You're playing your favorite RPG and your character has just found a room full of treasures.

You have N inventory slots. Luckily, items of the same type stack together, with the maximum size of the stack depending on the type (e.g. coins might stack to 10, diamonds to 5, armor to 1, etc.). Each stack (or partial stack) takes up 1 inventory slot. Each item has a selling value (e.g. a single diamond might be worth 10, so a stack of 5 diamonds would be worth 50). You want to maximize the total selling value of the items in your inventory. Write a program to work it out.  

输入

The first line contains 2 integers N and M denoting the number of inventory slots and the number of unique item types in the room.  
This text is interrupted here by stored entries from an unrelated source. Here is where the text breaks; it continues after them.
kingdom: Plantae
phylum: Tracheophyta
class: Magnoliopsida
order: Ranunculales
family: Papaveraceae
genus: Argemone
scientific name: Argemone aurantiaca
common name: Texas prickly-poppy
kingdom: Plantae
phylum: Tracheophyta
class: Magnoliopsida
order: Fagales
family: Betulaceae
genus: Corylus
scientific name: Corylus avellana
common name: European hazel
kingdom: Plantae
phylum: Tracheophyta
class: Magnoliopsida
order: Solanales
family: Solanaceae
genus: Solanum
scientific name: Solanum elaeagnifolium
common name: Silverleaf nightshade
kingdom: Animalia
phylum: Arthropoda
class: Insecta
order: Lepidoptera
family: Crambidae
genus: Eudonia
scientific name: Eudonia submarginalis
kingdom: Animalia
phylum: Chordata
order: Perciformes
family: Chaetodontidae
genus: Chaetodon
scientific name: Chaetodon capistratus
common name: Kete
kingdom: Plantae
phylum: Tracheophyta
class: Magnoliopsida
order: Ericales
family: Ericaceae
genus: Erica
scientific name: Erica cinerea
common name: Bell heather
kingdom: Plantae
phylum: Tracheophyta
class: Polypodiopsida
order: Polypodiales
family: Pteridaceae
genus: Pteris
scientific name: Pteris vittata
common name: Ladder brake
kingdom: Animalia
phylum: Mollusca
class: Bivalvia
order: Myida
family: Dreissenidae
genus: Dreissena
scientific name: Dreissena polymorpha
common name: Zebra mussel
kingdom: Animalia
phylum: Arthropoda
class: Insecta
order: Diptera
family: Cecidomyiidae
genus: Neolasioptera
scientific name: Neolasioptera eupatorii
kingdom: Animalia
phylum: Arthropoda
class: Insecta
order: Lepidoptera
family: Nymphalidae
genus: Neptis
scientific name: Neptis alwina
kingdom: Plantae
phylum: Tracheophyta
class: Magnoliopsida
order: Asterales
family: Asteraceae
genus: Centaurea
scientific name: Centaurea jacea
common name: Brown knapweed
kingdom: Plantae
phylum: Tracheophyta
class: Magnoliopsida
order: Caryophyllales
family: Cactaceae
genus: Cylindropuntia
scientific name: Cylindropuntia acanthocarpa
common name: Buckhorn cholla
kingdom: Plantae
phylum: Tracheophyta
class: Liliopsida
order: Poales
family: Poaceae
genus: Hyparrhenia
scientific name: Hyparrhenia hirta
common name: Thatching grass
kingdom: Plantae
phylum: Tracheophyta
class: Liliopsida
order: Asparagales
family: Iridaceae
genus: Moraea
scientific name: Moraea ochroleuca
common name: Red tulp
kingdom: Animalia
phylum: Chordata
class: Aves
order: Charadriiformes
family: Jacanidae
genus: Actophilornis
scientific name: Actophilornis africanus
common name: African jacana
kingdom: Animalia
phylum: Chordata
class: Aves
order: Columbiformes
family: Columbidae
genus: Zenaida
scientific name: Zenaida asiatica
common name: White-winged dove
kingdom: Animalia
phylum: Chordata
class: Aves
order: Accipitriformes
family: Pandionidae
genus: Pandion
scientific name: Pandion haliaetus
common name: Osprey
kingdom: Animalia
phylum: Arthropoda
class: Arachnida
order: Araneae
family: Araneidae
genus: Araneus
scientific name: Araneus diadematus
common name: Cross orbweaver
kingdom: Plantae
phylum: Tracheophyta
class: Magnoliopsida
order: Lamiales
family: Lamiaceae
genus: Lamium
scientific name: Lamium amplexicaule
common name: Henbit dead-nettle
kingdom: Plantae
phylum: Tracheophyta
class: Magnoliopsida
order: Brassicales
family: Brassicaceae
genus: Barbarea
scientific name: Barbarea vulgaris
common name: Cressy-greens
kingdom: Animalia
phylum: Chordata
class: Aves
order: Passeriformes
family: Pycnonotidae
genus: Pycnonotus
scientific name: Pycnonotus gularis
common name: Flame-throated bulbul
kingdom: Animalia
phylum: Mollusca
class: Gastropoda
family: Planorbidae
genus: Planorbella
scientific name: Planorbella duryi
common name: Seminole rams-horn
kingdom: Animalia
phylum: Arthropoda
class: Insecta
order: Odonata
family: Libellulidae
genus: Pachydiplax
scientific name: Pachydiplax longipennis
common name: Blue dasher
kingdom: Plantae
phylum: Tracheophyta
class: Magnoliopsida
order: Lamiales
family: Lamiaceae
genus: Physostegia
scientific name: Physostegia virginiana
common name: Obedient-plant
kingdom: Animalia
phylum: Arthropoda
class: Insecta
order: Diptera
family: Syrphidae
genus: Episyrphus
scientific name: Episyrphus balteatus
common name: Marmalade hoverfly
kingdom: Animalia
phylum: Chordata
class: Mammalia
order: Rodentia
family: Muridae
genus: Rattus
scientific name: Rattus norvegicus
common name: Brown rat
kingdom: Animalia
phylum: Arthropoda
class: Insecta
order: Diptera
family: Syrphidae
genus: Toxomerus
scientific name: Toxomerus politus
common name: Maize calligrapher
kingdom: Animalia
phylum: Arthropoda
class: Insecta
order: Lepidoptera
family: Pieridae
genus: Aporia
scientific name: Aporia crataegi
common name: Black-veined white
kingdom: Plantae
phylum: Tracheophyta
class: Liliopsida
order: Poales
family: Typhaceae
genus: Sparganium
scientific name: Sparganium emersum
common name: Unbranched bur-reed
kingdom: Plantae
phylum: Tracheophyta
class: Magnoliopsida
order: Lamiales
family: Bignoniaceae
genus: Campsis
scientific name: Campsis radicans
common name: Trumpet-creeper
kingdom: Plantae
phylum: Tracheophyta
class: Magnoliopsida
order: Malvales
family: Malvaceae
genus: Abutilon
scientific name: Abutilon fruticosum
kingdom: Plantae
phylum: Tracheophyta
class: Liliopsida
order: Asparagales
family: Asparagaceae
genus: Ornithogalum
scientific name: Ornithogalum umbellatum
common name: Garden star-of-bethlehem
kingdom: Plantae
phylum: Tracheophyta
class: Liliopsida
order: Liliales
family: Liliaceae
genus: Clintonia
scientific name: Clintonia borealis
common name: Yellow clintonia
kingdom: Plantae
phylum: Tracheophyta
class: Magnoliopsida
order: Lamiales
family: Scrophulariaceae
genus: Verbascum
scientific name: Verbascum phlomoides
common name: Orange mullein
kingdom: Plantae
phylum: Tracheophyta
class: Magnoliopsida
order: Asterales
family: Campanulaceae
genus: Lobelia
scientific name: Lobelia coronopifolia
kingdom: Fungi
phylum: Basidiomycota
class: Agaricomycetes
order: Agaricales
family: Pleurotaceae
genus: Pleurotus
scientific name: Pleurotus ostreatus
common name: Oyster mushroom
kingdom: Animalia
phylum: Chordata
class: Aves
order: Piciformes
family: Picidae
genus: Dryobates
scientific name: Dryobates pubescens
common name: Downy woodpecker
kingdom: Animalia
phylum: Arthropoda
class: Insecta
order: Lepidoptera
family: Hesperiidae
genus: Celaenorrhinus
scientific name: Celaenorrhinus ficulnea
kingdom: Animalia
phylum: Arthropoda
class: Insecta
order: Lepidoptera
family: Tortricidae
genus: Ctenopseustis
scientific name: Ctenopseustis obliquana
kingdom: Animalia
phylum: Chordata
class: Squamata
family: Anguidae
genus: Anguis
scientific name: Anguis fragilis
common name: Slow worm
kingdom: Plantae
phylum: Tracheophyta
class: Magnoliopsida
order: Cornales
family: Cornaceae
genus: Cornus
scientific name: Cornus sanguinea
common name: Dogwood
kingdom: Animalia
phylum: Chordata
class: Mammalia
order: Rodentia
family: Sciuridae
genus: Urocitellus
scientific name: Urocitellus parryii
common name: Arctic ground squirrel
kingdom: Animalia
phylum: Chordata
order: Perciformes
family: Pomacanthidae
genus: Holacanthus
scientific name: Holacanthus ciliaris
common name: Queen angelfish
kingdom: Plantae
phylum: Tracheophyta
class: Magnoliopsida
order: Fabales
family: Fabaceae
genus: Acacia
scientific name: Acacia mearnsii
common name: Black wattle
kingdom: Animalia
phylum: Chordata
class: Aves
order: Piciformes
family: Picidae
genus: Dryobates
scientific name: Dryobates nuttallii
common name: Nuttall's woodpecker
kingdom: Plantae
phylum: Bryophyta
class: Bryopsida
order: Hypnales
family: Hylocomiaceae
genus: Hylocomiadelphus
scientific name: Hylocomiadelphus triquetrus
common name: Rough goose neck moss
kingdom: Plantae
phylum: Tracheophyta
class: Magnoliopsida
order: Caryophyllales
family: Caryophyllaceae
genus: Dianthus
The second line contains M integers, A1, A2, ... AM, denoting the amounts of each type.   
The third line contains M integers, P1, P2, ... PM,  denoting the selling value per item of each type.  
The fourth line contains M integers, S1, S2, ... SM, denoting the maximum stack size of each type.  

For 80% of the data: 1 <= Ai <= 100000  
For 100% of the data: 1 <= N, M <= 10000 1 <= Ai <= 1000000000 1 <= Pi <= 1000000 1 <= Si <= 100  

输出

The maximum total selling value.

样例输入

5 10  
10 10 10 10 10 10 10 10 10 10  
1 2 3 4 5 6 7 8 9 10  
10 9 8 7 6 5 4 3 2 1

样例输出

146 

贪心

import java.util.*;

public class Main{
    static class Node{
        int value;
        int num;
        public Node(int value,int num){
            this.value=value;
            this.num=num;
        }
    }

    public static void main(String[] args) {
        Scanner in=new Scanner(System.in);
        int n=in.nextInt();
        int m=in.nextInt();
        int arr[][]=new int[3][m];
        for (int i = 0; i <3 ; i++) {
            for (int j = 0; j <m ; j++) {
                arr[i][j]=in.nextInt();
            }
        }
        int amount[]=arr[0];
        int value[]=arr[1];
        int maxStack[]=arr[2];

        PriorityQueue<Node> priorityQueue=new PriorityQueue<>(new Comparator<Node>() {
            @Override
            public int compare(Node o1, Node o2) {
                return o2.value-o1.value;
            }
        });
        for (int i = 0; i < m; i++) {
            int count1=amount[i]/maxStack[i];
            int v1=maxStack[i]*value[i];
            int v2=(amount[i]%maxStack[i])*value[i];
            priorityQueue.add(new Node(v1,count1));
            if(v2!=0)
                priorityQueue.add(new Node(v2,1));
        }

        long max=0;
        while (priorityQueue.size()>0 && n>0){
            Node node=priorityQueue.poll();
            int c=Integer.min(node.num,n);
            max+=(node.value*(long)c);
            n-=c;
        }
        System.out.println(max);

    }
}